Opdrachtgever: | Consortium van internationale industrie |
Periode: | 2015-2016 |
Werkveld: | Ecotoxicologisch onderzoek |
Bij de normstelling van stoffen wordt onder andere gekeken naar de beschikbare ecotoxicologische gegevens. Zeker als er maar weinig gegevens voor een stof aanwezig zijn, leidt dit tot onzekerheid over de ecologische effecten. In de Europese Richtlijnen voor het afleiden van waterkwaliteitsnormen (EQS) wordt daarom beschreven wanneer men veiligheidsfactoren moet toepassen en hoe groot die dan moeten zijn. Het uitvoeren van chronische testen met meerdere soorten maakt het gebruik van SSD’s (Species Sensitivity Distributions) mogelijk en verkleint de benodigde veiligheidsfactoren.
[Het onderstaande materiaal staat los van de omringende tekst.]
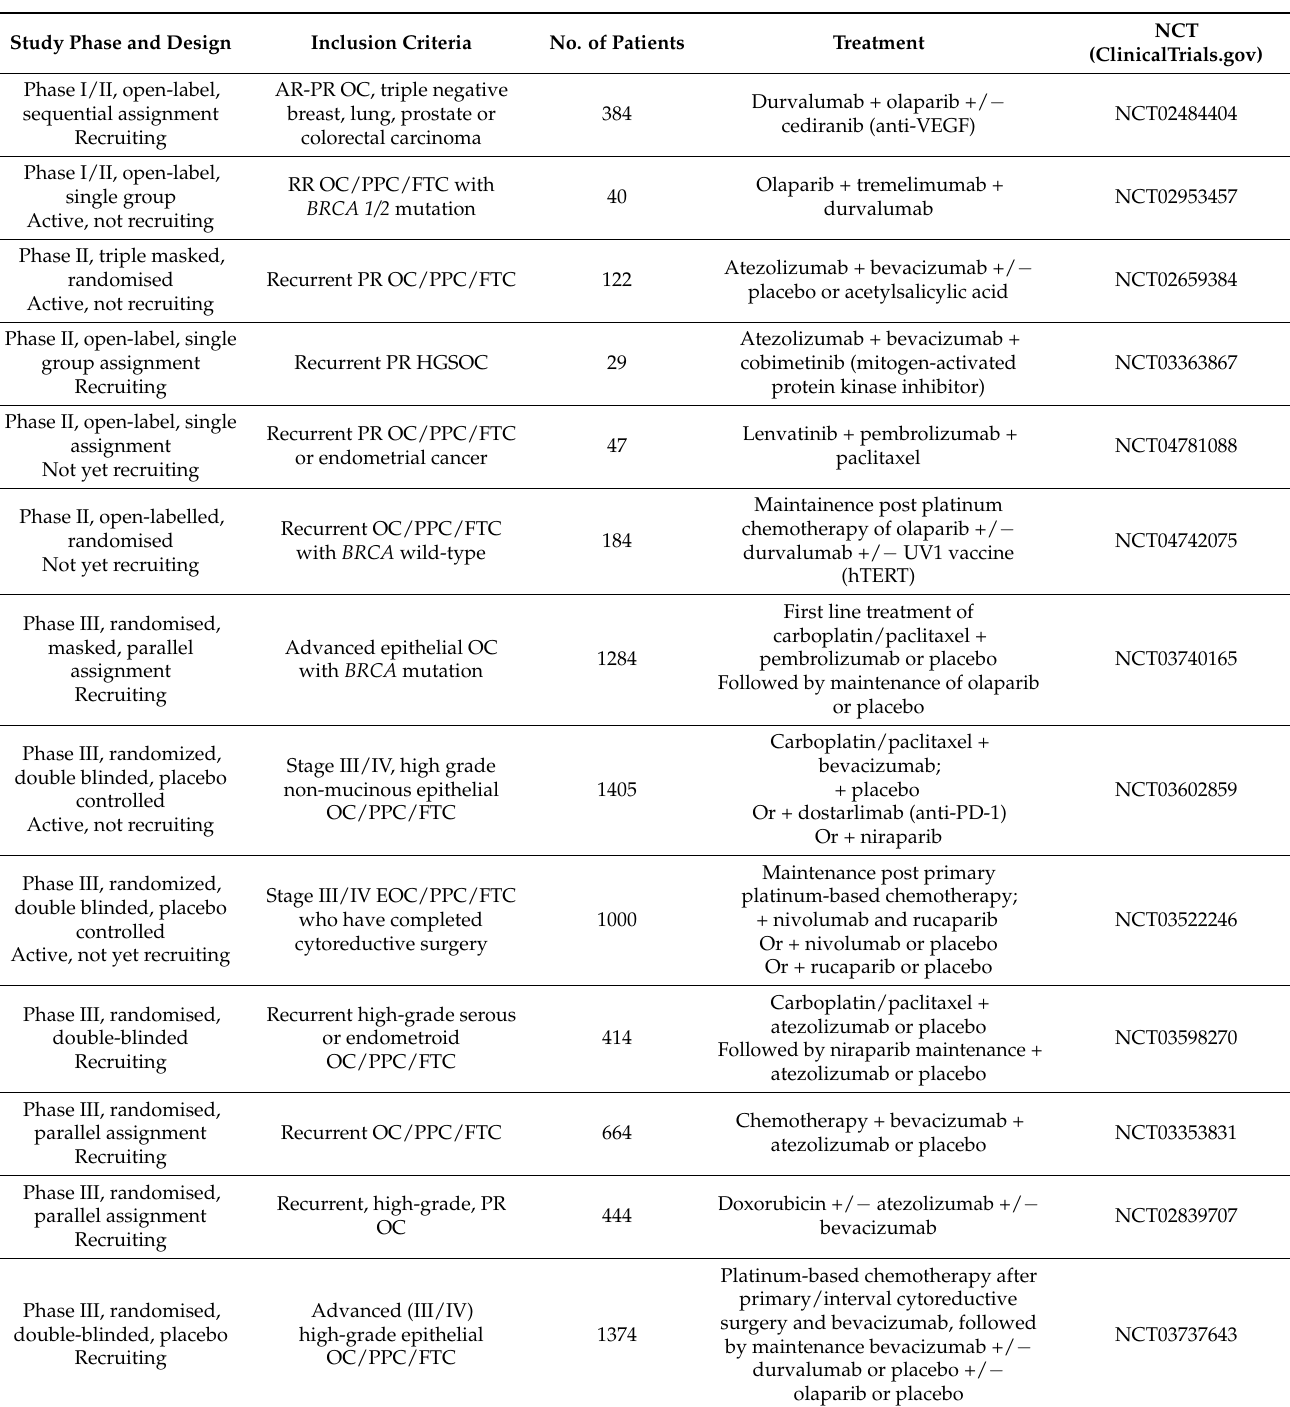
Table 1. Clinical trials in OC using immune checkpoint inhibition in combination with two other therapies. Advanced recurrent (AR), Platinum-resistant (PR), Recurrent or refractory (RR), Ovarian cancer (OC), Primary peritoneal cancer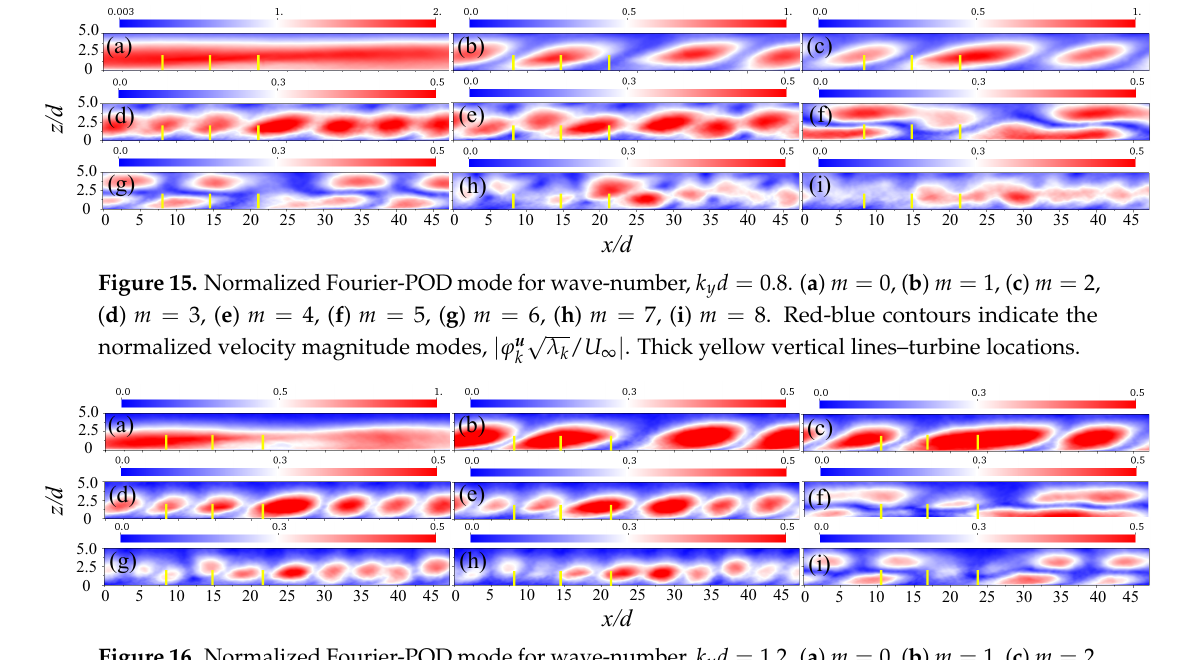
Figure 16. Normalized Fourier-POD mode for wave-number, k y d = 1.2. ( a ) m = 0, ( b ) m = 1, ( c ) m = 2, ( d ) m = 3, ( e ) m = 4, ( f ) m = 5, ( g ) m = 6, ( h ) m = 7, ( i ) m = 8. Red-blue contours indicate the normalized velocity magnitude modes,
Om resterende onzekerheden verder te verkleinen is het uitvoeren van mesocosms een mogelijkheid.
Ook bij lopend onderzoek naar de effecten van oliemengsels maakt met gebruik van mesocosms. Een van de problemen hierbij is de manier waarop men de olie aan het water toevoegt. Voor een homogene verdeling wil men goed kunnen mengen. Als men echter te hard mengt, test men niet alleen de effecten van opgeloste oliefracties maar ook de meer fysische effecten van kleine oliedruppels die zich tijdens het mengen vormen. Om de effecten hiervan te bestuderen heeft Ecofide in samenwerking met het IVM een vergelijkend onderzoek uitgevoerd. Hierbij werd de chronische toxiciteit van een oliemengsel onderzocht op de alg P. subcapitata, watervlo D. magna, vlokreeft H. azteca en mug C. riparius, waarbij de testmedia werden bereid middels een zogenaamde WAF-methode (Water Accommodated Fraction; lage energie) en een Ultra Turrax (hoge energie).